MCC soccer standout Erik VanFossen says he and his young teammates ready for districts

By Steve Gunn
Local Sports Journal

MUSKEGON – The state high school soccer tournament has been exciting in recent years for Erik VanFossen and the Muskegon Catholic Crusaders.

They have advanced to the district finals in the first three years of VanFossen’s soccer career.

Erik VanFossen

Erik VanFossen

In 2012, they lost a 1-0 double overtime heartbreaker in the final against North Muskegon.

Last fall the Crusaders turned the tables when VanFossen scored the winning goal in the title game, sealing a 1-0 victory over North Muskegon.

MCC went on to advance to the regional final, where it finally bowed out of the tournament with a 1-0 loss to Bellaire.

VanFossen is a senior this year, and would obviously like to see his team advance even further in the state tournament, which begins Monday. But circumstances are bit different this season.

The Crusaders have a very inexperienced roster in 2014 – only two seniors and three juniors out of 26 players – and have won only  two games.

As MCC Coach Bill Moulatsiotis said, “At times we’ve been a jayvee team playing amongst men.”

That means VanFossen, one of the elite players in the area, will have to tie his hopes for senior year glory to a lot of freshmen and sophomores who are still learning the varsity game.

But VanFossen has been pushing the younger players to improve, and thinks the tournament may bring out the best in his team.

“I think we’re ready,” said VanFossen, whose team opens district play Wednesday at Hart. “This year we joined the Lakes 8 Conference and played really good competition. I think we’re ready now for Division 4 teams.

“Our team has improved in leaps and bounds. Every game we’ve been getting better and better. It’s still pretty frustrating once in a while, but I’ve learned to deal with it.”

VanFossen started playing soccer at a very young age and spent time with the Muskegon Lakers youth traveling team.

He played football in the eighth grade, which is not surprising for a kid who attends attends football-crazy MCC. But he quickly decided that soccer was his sport of choice in the fall. He followed in the footsteps of his older brother, Will VanFossen , who also played varsity soccer at MCC, graduating in 2012.

“I like the freedom you have when you’re out on the field, and it’s what I grew up with,” said VanFossen, who is also a standout in varsity basketball and track, but hopes to play soccer in college.

At 6-2 and 170 pounds, VanFossen has the type of frame that makes him difficult to defend. He also has speed, ball-handling skills, a very hard shot, and most importantly, a burning desire to win.

Last year he earned first team River Valley Conference honors and was a strong candidate for the Division 4 All-State team, according to Moutlatsiotis.

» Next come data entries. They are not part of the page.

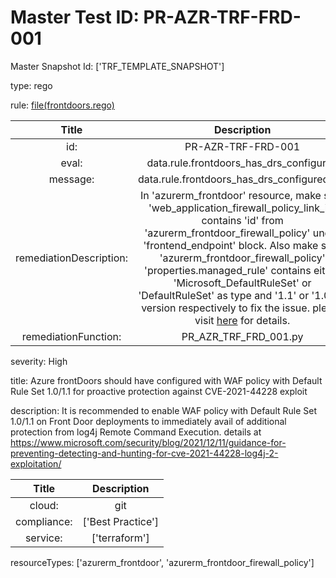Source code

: 



# Master Test ID: PR-AZR-TRF-FRD-001


Master Snapshot Id: ['TRF_TEMPLATE_SNAPSHOT']

type: rego

rule: [file(frontdoors.rego)]  
  
  
  
  

|Title|Description|
| :---: | :---: |
|id: |PR-AZR-TRF-FRD-001|
|eval: |data.rule.frontdoors_has_drs_configured|
|message: |data.rule.frontdoors_has_drs_configured_err|
|remediationDescription: |In 'azurerm_frontdoor' resource, make sure 'web_application_firewall_policy_link_id' contains 'id' from 'azurerm_frontdoor_firewall_policy' under 'frontend_endpoint' block. Also make sure 'azurerm_frontdoor_firewall_policy' 'properties.managed_rule' contains either 'Microsoft_DefaultRuleSet' or 'DefaultRuleSet' as type and '1.1' or '1.0' as version respectively to fix the issue. please visit <a href='https://registry.terraform.io/providers/hashicorp/azurerm/latest/docs/resources/frontdoor#web_application_firewall_policy_link_id' target='_blank'>here</a> for details.|
|remediationFunction: |PR_AZR_TRF_FRD_001.py|


severity: High

title: Azure frontDoors should have configured with WAF policy with Default Rule Set 1.0/1.1 for proactive protection against CVE-2021-44228 exploit

description: It is recommended to enable WAF policy with Default Rule Set 1.0/1.1 on Front Door deployments to immediately avail of additional protection from log4j Remote Command Execution. details at https://www.microsoft.com/security/blog/2021/12/11/guidance-for-preventing-detecting-and-hunting-for-cve-2021-44228-log4j-2-exploitation/  
  
  

|Title|Description|
| :---: | :---: |
|cloud: |git|
|compliance: |['Best Practice']|
|service: |['terraform']|


resourceTypes: ['azurerm_frontdoor', 'azurerm_frontdoor_firewall_policy']


[file(frontdoors.rego)]: https://github.com/prancer-io/prancer-compliance-test/tree/master/azure/terraform/frontdoors.rego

This year he has 12 goals and nine assists, good numbers that would obviously be higher if he played on a more experienced team.

VanFossen has advanced to the point where he no longer has a traditional soccer position. He started as a midfielder, but now MCC Coach Bill Moulatsiotis says his position is referred to as “liberal,” which means he can go pretty much where he wants to go on the field.

“He’s really strong on the ball – it’s really hard to knock him off the ball,” Moulatsioutis said. “His balance is very good, his vision is coming along, and his shot is very strong. I give him license to shoot from midfield if he thinks he has a chance to make it count.

“Everything runs through Erik, way or the other. The team goes as he goes. His game is more mature than most other kids.”

While the Crusaders have clearly struggled in their first year in the Lakes 8 Conference, playing traditional powers like Spring Lake and Fruitport, their steady improvement has been obvious.

They gave Spring Lake and Fruitport all they could handle the second time around, dropping a 2-0 decision to the Lakers and losing 1-0 to the Trojans.

A lot of the improvement can be traced to VanFossen’s leadership, according to Moulatsiotis.

“Just as much as he demands out of himself he demands from his teammates,” Moulatsiotis said. “He hustles to get a ball and if he doesn’t see you hustling he gets very upset – justifiably,” Moulatsiotis said. “He pushes everyone to be better.

“He’s part of my first senior class that I’ve coached all the way through, and he was my first project. He started as a freshman and really has become a great leader. It’s been wonderful to watch him develop that way. As long as I’m here I will be telling the players about that kid.”

Regardless of what happens in the district tournament, Moulatsiotis expects VanFossen’s hard work to pay off at some point. A few years down the road, when the young players mature and start winning a lot of games, they will be able to look back and recognize how their senior leader helped them develop, according to the coach.

VanFossen can appreciate that possibility, but would rather win right now.

“I don’t want to be done,” he said. “I definitely want it right now. I think having played on good teams the last couple years, my expectations are higher. I hate to lose.

“But if I could come back in three years and see these freshmen doing great things, that would be rewarding. I could see it happening.”